* The task:
Supply the number of lines below containing "Send", nothing else.

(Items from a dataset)
□ □ □ □ □ □ □

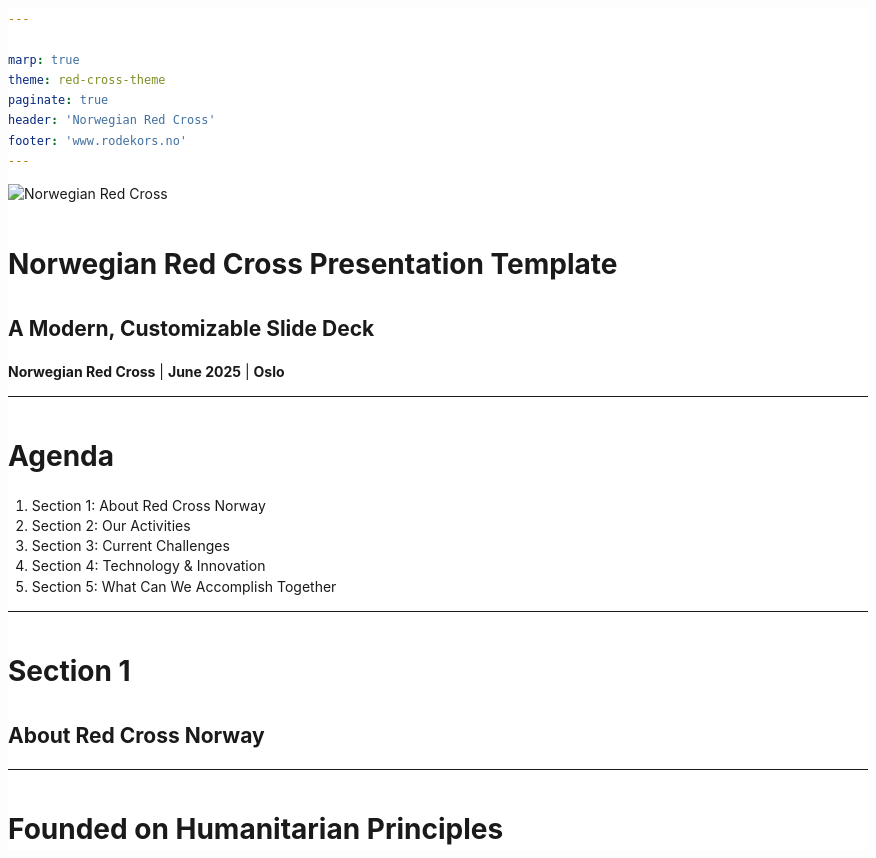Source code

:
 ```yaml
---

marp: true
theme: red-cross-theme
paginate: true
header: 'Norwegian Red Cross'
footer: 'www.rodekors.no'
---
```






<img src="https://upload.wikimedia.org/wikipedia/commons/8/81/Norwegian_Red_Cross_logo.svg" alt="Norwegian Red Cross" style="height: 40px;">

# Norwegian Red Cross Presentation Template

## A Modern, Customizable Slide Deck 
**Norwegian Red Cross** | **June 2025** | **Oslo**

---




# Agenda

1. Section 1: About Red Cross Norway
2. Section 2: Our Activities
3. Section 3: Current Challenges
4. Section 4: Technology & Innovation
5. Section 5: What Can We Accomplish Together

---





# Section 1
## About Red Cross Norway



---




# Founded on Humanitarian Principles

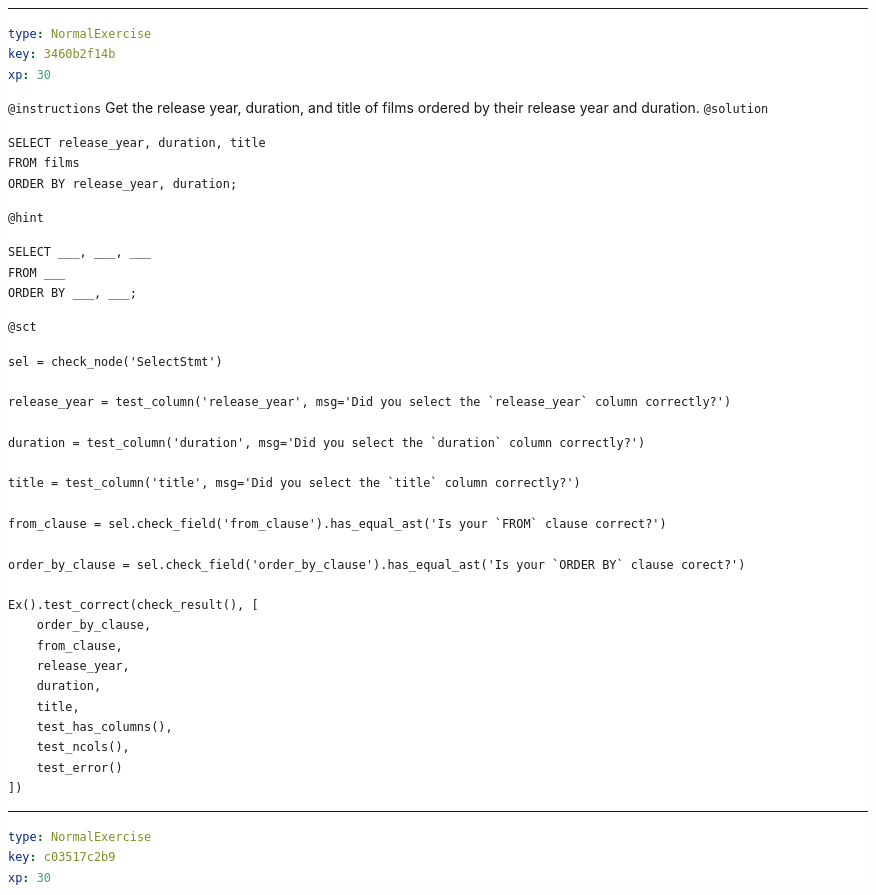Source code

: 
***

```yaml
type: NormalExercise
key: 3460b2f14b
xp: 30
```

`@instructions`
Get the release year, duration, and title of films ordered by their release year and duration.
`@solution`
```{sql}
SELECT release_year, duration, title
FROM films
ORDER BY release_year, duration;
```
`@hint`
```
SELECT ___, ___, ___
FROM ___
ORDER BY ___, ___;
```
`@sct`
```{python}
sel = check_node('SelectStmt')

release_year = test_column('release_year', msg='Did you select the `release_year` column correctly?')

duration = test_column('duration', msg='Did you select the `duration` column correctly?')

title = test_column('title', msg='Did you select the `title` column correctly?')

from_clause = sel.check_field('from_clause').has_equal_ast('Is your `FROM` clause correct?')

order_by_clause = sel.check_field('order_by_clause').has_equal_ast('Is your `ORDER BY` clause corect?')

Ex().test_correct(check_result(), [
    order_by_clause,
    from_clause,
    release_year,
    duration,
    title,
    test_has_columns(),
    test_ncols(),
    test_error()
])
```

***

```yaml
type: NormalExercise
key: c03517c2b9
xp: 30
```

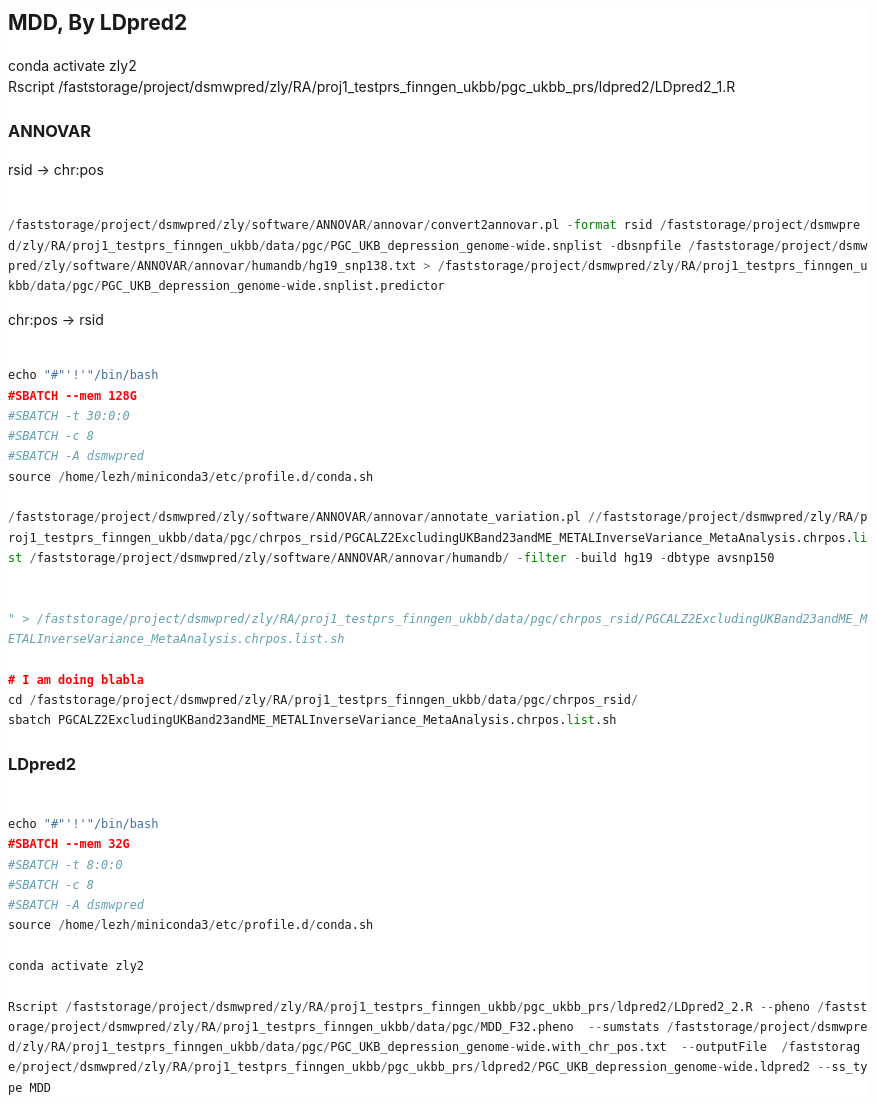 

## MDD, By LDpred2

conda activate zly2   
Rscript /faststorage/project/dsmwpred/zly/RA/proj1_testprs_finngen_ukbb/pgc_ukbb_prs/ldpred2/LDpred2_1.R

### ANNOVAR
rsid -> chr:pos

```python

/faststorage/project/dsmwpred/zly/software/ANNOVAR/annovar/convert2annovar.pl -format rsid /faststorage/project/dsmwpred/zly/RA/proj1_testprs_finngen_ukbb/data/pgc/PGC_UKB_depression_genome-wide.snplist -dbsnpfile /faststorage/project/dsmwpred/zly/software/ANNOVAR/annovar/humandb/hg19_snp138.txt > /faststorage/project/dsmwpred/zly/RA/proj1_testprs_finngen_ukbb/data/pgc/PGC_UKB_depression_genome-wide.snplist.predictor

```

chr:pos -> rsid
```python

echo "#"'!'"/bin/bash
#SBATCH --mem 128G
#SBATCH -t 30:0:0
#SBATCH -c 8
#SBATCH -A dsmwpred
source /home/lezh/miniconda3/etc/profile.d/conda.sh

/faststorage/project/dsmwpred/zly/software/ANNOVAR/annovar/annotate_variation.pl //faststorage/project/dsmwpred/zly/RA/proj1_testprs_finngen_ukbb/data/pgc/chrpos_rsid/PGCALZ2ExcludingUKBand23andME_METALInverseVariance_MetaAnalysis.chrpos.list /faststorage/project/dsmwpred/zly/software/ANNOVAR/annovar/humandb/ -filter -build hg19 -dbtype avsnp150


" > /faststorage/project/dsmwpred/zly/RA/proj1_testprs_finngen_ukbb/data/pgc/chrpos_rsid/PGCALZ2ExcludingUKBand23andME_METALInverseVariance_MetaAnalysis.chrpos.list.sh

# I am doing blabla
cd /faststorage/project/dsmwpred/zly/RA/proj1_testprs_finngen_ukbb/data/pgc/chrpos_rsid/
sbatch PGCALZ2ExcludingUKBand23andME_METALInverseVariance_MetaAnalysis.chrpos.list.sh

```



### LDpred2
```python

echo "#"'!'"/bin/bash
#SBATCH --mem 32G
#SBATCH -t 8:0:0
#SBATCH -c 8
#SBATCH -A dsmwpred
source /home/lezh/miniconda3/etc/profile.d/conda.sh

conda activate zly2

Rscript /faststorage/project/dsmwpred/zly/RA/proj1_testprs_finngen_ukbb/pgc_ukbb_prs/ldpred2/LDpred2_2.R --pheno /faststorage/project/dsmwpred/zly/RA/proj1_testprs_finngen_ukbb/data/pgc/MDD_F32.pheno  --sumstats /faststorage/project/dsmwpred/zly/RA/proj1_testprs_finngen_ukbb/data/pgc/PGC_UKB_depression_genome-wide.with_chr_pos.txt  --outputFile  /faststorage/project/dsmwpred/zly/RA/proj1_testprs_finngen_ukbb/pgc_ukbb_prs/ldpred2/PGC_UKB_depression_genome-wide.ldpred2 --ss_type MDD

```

□ □ □ □ □ □ □

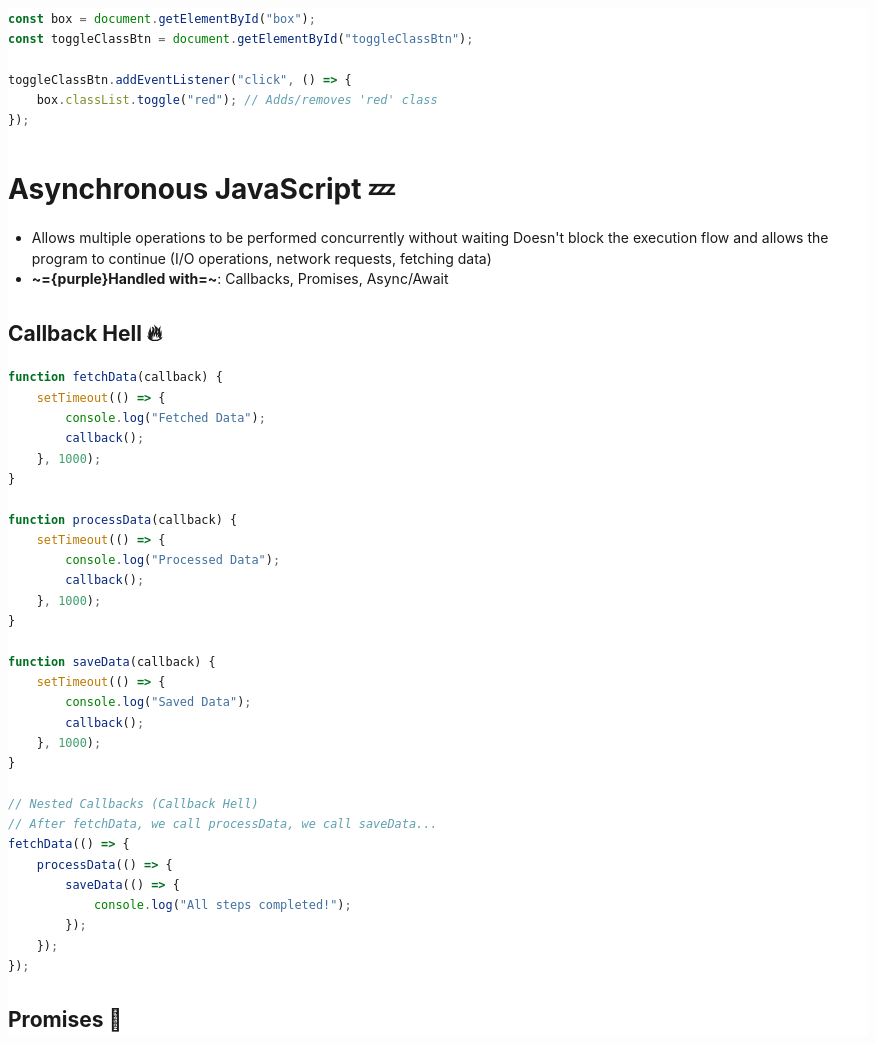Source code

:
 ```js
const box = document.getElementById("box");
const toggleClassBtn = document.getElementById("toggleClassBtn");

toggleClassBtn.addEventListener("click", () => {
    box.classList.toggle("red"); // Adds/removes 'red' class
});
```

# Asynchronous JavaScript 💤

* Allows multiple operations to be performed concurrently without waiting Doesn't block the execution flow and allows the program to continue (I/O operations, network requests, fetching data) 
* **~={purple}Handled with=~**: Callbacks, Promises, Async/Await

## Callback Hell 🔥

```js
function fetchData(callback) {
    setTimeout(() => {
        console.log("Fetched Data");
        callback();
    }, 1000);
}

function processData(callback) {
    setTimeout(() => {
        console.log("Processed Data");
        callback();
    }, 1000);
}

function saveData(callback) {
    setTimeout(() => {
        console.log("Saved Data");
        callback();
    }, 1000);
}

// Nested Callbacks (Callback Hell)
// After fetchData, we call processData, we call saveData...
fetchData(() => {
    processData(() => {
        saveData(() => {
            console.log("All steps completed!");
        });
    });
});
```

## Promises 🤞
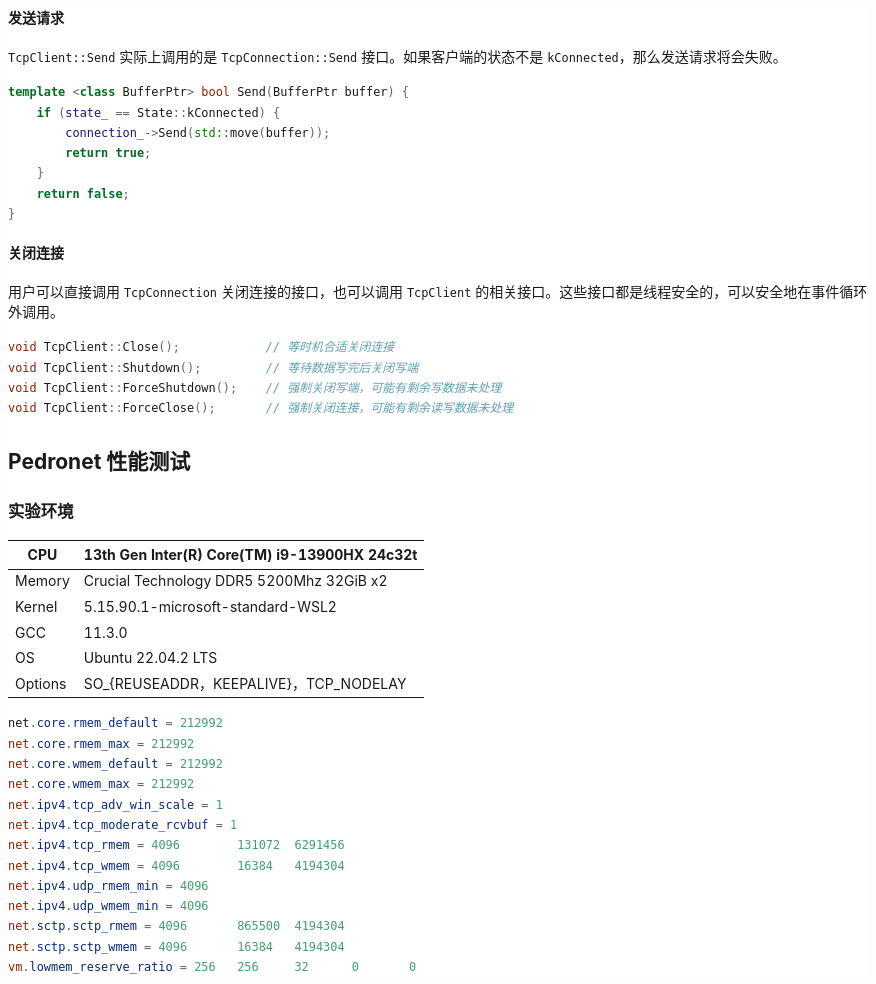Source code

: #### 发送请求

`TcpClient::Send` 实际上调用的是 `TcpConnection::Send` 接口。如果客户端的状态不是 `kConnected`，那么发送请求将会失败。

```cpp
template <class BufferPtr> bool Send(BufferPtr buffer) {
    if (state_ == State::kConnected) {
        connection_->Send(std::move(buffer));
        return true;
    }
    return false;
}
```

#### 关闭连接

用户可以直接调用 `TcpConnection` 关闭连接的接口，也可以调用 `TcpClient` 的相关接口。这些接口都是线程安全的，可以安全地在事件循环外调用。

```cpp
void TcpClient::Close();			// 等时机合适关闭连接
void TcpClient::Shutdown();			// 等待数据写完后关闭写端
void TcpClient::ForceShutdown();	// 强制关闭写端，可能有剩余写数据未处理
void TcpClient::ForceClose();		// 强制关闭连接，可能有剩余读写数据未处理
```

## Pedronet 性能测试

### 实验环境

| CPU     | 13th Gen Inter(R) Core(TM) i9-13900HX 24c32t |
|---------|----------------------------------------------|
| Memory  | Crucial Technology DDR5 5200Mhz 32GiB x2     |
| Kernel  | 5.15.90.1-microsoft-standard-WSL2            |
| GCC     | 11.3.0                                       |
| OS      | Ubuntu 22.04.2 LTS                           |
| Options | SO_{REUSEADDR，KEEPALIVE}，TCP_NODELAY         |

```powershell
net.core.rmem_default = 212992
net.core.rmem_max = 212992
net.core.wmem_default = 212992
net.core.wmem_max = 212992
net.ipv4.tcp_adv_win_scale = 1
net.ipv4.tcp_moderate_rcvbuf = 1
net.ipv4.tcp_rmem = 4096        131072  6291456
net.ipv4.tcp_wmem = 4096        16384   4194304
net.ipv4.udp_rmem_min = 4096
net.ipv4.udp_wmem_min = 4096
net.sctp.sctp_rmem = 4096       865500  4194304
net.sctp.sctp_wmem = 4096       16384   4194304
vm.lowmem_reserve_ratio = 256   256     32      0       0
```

□ □ □ □ □ □ □

* Solution for this problem:
3